In the Sh245 million Kenya Red Cross project, about Sh160 million was spent on laying pipes on the parcel of land.
Water for use at the irrigation scheme was sourced from River Embombut in Elgeyo Maraket. Baringo County was to do 500 acres while Elgeyo Marakwet cultivates the remaining 500 acres.
The project was not only meant to address the issue of food security but also to bring the two warring communities of Pokot and Marakwet together.
But now, all that remains of the noble project are rusty pipes in the bush, some of which have been vandalised, thanks to persistent insecurity.
The Kenya Red Cross Society says it did not abandon the project, but it stalled due to the persistent conflict between the Pokot and Marakwet communities.
"Historically, the two communities have never had peace.

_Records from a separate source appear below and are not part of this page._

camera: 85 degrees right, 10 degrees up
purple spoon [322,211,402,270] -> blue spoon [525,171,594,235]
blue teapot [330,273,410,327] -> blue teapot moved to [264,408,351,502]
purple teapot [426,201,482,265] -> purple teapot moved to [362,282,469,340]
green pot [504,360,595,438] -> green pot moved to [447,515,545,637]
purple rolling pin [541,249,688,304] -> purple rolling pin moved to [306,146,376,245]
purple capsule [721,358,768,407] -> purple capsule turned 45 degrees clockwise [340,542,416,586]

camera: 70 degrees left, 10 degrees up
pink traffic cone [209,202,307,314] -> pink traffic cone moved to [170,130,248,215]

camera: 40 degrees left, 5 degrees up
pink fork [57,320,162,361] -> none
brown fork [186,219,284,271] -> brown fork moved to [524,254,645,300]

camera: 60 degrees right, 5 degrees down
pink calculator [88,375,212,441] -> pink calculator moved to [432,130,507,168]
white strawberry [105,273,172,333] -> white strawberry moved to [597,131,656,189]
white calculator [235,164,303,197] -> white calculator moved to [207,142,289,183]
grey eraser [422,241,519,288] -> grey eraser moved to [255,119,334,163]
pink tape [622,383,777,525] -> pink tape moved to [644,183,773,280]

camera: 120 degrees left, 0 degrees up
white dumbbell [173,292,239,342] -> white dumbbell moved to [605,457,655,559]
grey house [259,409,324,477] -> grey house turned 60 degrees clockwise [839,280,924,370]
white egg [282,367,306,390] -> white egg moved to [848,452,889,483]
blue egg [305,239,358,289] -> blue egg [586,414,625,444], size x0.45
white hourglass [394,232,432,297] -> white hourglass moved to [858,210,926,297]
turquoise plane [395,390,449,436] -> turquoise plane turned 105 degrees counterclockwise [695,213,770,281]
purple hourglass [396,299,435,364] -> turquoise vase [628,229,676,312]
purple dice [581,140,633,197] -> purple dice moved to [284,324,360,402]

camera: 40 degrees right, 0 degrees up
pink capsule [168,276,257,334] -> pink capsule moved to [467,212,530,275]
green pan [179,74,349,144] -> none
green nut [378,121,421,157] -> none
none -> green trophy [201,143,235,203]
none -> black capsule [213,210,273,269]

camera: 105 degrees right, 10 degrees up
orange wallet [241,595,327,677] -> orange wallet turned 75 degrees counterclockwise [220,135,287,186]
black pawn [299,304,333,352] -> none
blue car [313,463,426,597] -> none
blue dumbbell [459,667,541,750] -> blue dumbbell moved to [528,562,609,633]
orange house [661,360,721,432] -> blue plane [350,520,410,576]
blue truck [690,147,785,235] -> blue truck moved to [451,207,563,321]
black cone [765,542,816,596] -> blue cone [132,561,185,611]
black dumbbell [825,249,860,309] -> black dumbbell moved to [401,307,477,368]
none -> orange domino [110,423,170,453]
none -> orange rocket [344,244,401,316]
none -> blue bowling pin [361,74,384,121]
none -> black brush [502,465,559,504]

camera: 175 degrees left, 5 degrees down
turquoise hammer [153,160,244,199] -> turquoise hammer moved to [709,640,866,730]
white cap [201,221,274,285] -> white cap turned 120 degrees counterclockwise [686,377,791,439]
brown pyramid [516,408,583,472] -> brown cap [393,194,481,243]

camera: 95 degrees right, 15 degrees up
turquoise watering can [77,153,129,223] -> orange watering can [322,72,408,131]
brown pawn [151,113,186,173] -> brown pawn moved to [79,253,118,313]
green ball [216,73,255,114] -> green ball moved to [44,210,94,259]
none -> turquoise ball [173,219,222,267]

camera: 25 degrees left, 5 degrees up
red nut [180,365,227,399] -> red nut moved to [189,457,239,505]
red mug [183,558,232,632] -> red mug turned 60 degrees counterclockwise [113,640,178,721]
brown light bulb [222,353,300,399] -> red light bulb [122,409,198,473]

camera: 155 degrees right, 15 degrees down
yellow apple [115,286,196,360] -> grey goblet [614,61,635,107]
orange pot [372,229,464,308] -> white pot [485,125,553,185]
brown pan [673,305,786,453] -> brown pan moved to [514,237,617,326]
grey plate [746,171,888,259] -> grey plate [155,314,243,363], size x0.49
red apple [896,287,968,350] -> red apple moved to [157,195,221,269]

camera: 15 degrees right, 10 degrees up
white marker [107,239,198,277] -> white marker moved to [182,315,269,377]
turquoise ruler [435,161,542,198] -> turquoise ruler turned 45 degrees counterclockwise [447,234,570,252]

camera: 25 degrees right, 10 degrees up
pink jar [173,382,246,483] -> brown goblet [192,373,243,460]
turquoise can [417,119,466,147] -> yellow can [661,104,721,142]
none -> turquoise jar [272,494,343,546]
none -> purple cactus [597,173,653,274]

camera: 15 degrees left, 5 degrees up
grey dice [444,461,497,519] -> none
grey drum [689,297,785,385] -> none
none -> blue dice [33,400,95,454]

The Marakwet were not happy to have their water used by the Pokot and pipes were disconnected.
Despite the communities signing a peace pact, the conflict went on," says Noela Musundi, the society's Public Relations and Communications Manager.
Meshack Narem, a resident, says he was among the first farmers to cultivate land in the scheme between 2012 and 2013. He cultivated half an acre and harvested over 40 bags of maize. He describes the land as virgin.
He says the Pokot and Marakwet do not see other eye to eye. Their animosity dates back in 2014 when two clans in Marakwet fought over land.
“The clans of Kapisioch and Kapsiran were battling over land. Kapisioch was displaced and they sought refuge among the Pokot.
The Kapsiran community attacked us, asking why we accommodated their enemies,” says Narem.
Since the source of water was River Embobut in Elgeyo Marakwet, water supply to the scheme was disconnected and the project literally died.
Narem says in the short period that the scheme was in operation, many residents benefited. They had two planting seasons in a year.
Musundi now says they have no problem resuscitating the project but the society lacks funds.